◆ **Article**:

────────

Here's a recipe you can try.  It's worked for me over the past 7 years, and I've sold close to 20,000 12 oz cups of the stuff at premium prices ($6 per cup).

4 litres of Homogonized Milk

450g of the best liquor you can buy (unsweetened chocolate)

890g of regular granulated sugar

60g cornstarch.

Shave the chocolate and set aside.

Mix the sugar and the cornstarch together, then dissolve in the milk and bring the milk to almost a boil.  

Remove the milk from heat, and stir in the shaved liquor.

Pour into a jug, and then portion out and use a steamer to reheat it as needed.

IF YOU WANT THE BEST FLAVOUR USE THE BEST INGREDIENTS.  Water isn't one of them.

────────

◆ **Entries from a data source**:
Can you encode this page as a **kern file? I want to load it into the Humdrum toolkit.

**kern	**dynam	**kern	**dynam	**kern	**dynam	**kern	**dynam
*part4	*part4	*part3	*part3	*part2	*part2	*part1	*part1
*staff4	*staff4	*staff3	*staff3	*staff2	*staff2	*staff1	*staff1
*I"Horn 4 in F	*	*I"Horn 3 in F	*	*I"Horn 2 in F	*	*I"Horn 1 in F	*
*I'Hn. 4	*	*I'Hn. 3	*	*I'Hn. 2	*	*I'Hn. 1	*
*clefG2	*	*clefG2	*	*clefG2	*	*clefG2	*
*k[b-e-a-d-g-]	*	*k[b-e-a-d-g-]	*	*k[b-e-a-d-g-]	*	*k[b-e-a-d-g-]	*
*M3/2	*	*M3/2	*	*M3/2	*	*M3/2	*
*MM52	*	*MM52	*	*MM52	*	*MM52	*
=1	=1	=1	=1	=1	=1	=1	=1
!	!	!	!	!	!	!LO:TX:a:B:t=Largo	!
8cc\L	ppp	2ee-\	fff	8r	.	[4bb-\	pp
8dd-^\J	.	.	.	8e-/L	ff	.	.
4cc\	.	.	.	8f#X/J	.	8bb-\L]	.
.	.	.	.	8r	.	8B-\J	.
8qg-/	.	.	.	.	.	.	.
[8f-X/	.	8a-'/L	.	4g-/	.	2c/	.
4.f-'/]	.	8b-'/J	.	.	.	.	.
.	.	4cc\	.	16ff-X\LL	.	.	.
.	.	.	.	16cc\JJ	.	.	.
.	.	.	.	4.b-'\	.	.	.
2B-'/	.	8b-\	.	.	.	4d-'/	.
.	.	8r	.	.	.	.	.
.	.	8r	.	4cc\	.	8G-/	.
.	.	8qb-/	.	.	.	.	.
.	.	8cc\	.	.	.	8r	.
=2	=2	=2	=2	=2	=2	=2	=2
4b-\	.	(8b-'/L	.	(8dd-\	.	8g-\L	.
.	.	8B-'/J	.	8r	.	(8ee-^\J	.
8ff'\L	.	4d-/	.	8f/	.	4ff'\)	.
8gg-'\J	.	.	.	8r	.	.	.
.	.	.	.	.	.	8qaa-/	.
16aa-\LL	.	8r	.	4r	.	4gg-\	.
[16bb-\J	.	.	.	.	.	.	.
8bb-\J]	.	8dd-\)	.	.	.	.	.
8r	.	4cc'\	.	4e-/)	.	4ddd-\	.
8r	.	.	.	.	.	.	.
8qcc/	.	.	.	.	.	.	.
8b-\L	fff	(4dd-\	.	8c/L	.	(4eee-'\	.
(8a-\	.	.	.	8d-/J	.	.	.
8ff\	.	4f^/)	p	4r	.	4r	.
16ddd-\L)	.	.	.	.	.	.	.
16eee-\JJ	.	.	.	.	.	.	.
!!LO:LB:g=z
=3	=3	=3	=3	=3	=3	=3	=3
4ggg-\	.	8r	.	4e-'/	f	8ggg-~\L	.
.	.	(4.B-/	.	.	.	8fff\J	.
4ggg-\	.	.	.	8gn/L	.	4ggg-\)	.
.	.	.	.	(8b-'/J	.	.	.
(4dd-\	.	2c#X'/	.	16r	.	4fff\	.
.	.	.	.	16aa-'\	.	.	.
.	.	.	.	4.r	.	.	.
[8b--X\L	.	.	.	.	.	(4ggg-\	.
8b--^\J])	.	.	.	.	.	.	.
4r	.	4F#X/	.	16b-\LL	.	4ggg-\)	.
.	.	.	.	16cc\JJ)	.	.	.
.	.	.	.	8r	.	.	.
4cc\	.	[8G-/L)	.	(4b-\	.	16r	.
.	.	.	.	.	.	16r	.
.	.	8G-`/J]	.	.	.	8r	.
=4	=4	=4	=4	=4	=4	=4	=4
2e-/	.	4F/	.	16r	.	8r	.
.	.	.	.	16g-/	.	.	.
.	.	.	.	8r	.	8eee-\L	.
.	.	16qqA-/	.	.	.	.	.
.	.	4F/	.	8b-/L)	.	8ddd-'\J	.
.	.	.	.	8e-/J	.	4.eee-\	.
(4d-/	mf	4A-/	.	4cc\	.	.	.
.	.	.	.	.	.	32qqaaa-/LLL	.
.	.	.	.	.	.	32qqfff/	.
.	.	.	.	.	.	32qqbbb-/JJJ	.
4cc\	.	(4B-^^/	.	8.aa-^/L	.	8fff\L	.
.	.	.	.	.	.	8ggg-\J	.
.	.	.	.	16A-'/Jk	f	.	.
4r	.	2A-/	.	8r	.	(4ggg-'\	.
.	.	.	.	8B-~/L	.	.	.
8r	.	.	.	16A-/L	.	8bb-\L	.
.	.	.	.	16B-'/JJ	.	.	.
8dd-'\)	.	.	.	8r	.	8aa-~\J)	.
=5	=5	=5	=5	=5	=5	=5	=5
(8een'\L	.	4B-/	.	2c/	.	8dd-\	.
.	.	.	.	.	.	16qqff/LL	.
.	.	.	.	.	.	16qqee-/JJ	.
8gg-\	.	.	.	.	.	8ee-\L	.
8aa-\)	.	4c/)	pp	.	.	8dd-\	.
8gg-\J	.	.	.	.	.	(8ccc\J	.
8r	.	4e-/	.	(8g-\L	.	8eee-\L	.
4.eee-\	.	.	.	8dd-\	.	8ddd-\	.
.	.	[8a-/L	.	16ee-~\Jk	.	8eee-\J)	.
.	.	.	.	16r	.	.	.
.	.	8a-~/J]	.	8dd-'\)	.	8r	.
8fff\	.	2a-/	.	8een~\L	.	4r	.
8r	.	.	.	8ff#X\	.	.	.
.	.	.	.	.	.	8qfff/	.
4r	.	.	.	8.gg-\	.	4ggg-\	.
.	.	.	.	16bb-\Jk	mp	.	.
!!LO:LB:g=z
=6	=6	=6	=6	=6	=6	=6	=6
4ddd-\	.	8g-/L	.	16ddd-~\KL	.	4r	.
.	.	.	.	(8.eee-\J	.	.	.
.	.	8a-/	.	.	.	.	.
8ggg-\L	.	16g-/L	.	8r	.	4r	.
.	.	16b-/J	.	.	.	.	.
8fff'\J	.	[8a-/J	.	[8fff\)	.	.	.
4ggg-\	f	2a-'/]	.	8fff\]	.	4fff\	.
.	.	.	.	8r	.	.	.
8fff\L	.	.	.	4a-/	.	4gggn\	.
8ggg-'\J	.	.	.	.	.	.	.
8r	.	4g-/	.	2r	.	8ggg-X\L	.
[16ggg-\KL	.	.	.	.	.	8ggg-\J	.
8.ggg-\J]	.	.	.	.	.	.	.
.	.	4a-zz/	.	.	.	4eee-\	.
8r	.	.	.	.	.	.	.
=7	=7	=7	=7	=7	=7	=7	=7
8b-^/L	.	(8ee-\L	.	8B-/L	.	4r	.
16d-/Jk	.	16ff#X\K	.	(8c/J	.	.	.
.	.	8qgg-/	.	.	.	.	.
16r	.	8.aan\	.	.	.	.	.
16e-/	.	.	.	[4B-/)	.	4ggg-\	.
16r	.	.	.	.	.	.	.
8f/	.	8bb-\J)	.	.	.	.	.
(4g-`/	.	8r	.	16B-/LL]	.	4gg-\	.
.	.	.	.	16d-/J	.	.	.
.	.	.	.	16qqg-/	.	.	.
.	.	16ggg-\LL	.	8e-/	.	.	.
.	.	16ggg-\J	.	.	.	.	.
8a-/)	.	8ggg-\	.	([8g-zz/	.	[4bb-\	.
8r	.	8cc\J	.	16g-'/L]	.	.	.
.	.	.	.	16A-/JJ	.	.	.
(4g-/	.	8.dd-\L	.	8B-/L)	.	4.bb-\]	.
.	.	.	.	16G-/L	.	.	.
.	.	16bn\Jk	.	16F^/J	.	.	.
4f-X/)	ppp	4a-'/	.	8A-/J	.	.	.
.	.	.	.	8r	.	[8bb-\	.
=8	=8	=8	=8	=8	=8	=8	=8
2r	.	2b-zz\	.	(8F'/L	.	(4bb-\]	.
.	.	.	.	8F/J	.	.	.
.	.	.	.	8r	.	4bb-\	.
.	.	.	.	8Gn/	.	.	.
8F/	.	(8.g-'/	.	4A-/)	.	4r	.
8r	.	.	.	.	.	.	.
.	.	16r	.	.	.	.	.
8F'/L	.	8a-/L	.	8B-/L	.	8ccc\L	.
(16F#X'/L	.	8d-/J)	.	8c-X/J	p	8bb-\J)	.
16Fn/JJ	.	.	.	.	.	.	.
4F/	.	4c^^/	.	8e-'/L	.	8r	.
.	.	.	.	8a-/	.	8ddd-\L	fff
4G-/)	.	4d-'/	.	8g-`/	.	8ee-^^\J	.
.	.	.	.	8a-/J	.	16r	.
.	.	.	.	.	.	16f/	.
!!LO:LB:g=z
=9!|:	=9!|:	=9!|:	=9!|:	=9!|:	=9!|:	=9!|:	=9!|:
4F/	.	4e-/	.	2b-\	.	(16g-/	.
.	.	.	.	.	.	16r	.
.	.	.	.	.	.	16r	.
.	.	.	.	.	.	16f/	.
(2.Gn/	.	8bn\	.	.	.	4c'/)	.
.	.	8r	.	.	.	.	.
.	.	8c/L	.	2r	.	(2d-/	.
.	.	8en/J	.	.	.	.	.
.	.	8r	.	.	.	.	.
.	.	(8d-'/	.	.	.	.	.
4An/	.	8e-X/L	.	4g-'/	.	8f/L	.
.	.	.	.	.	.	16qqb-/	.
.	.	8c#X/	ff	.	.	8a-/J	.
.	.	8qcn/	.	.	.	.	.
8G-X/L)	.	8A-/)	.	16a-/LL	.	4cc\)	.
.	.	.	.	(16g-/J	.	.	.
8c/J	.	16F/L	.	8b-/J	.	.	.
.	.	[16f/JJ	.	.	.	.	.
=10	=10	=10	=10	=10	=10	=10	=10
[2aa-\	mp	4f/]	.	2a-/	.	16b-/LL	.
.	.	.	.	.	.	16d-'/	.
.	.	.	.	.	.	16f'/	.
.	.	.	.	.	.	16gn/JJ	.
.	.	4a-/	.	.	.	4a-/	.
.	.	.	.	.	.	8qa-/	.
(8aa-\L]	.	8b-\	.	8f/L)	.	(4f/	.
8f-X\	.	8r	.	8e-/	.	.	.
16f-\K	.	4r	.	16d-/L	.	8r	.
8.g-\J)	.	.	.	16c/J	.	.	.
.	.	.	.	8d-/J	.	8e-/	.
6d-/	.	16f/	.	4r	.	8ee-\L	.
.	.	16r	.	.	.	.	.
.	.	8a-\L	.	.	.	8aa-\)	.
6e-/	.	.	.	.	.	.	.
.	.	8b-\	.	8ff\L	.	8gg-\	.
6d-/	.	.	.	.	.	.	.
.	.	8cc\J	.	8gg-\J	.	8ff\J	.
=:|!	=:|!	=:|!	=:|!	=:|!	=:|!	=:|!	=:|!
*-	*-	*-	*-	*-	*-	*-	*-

────────

◆ **Requests**:
A. Could you retype the hot chocolate recipe in full, keeping every word and line as it appears?
B. Which lines of the entries contain the string "kern"? Gather each such line in full, treating uppercase and lowercase as different.
These entries are unrelated to the hot chocolate recipe.

◆ **Responses**:
A.
Here's a recipe you can try.  It's worked for me over the past 7 years, and I've sold close to 20,000 12 oz cups of the stuff at premium prices ($6 per cup).

4 litres of Homogonized Milk

450g of the best liquor you can buy (unsweetened chocolate)

890g of regular granulated sugar

60g cornstarch.

Shave the chocolate and set aside.

Mix the sugar and the cornstarch together, then dissolve in the milk and bring the milk to almost a boil.  

Remove the milk from heat, and stir in the shaved liquor.

Pour into a jug, and then portion out and use a steamer to reheat it as needed.

IF YOU WANT THE BEST FLAVOUR USE THE BEST INGREDIENTS.  Water isn't one of them.

B.
Can you encode this page as a **kern file? I want to load it into the Humdrum toolkit.
**kern	**dynam	**kern	**dynam	**kern	**dynam	**kern	**dynam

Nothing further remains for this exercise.